Pascale Hellegouarc’h (Université de Paris XIII) évoque le thème de l’Utopie insulaire (avec bien sûr des allusions à Thomas More) et sa communication (Miroirs de l’île. Les chemins de l’utopie) nous semble introduire une réflexion très importante lorsqu’elle conçoit l’île comme un lieu de la révélation de soi. C’est une expérience qu’il faut avoir faite pour comprendre la justesse de cette remarque. Pascale Hellegouarc’h s’étend sur le thème des îles-prisons telles que l’île du Levant ou Belle-Ile où furent internés de jeunes délinquants.

Marie-Paule de Weerdt-Pilorge (Université de Tours) s’éloigne également de la francophonie et nous montre, à partir de L’histoire de la Jamaïque de Charles Leslie (première moitié du XVIII siècle) comment l’île, lieu de confrontation des réalités historiques et des préjugés nationaux (ceux du bon Anglais qu’est Leslie) est aussi un lieu d’élaboration des mythes, notamment ceux du corsaire et du pirate. Corinne Denoyelle (Université de Grenoble) analyse le « Roman de Perceforest » œuvre étrange de l’époque médiévale, qui nous montre des îles placées sous le signe du péché.

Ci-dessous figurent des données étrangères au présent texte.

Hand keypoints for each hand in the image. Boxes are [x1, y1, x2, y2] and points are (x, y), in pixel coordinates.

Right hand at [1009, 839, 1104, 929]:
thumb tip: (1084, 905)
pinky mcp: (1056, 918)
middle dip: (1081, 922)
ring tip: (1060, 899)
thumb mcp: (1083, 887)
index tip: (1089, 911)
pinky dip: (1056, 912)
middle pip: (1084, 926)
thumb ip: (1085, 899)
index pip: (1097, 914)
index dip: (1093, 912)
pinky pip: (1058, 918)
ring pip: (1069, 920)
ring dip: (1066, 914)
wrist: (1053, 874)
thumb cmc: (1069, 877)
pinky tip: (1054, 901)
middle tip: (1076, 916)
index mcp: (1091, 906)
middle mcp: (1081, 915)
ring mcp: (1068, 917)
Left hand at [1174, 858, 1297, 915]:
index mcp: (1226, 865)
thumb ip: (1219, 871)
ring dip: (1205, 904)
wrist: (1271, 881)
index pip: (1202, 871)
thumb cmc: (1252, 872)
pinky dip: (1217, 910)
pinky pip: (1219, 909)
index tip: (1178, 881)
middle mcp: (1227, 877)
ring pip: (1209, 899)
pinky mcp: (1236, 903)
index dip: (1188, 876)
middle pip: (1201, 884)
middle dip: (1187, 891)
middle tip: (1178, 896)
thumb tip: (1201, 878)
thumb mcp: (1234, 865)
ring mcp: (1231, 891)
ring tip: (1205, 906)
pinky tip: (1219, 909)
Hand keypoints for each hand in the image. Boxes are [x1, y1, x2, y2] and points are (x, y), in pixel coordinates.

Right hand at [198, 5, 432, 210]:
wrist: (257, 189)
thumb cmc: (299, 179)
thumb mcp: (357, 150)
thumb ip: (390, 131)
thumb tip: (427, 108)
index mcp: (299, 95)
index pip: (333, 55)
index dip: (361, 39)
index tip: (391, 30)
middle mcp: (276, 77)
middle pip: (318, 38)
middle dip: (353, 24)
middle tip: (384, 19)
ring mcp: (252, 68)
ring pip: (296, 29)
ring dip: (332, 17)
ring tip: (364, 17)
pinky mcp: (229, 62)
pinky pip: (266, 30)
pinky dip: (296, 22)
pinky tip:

La quatrième et dernière partie « Retisser l’île. Discours et esthétiques littéraires » ne regroupe que quatre interventions. Laurence Rosier (Université Libre de Bruxelles), s’interroge sur l’insertion de la métaphore insulaire dans l’énonciation linguistique en s’attardant notamment sur l’œuvre d’Erik Orsenna. Buata Malela (Centre universitaire de Mayotte) étudie les rapports entre esthétique et insularité dans le discours poétique antillais, en particulier dans l’œuvre d’Edouard Glissant. Les Antilles inspirent également la communication de Hidehiro Tachibana (Université de Waseda Tokyo) qui traite de la résistance aux colonies pendant la seconde guerre mondiale telle qu’on peut en discerner le message dans l’œuvre d’Aimé Césaire (avec une intéressante allusion à Félix Eboué).

Dans un dernier texte en forme de conclusion, Jean Bessière (Université de Paris III Sorbonne Nouvelle) revient sur le thème de la métaphore insulaire à partir d’un texte ancien de Gilles Deleuze (L’île déserte et autres textes) ou du roman de Giraudoux Suzanne et le Pacifique.

Le lecteur glanera au fil de ces pages beaucoup de notations d’un grand intérêt en même temps  qu’il trouvera de fécondes pistes de réflexion. Il ne pourra que regretter l’usage abusif d’un vocabulaire initiatique, technique ou prétendu tel, qui est loin d’en faciliter la compréhension (il s’agit d’une litote).

Jean Martin



[1] Sylvie Largeaud-Ortéga « Ainsi soit-île »

[2] Centre Universitaire de formation et de recherche et non université comme il est écrit par erreur.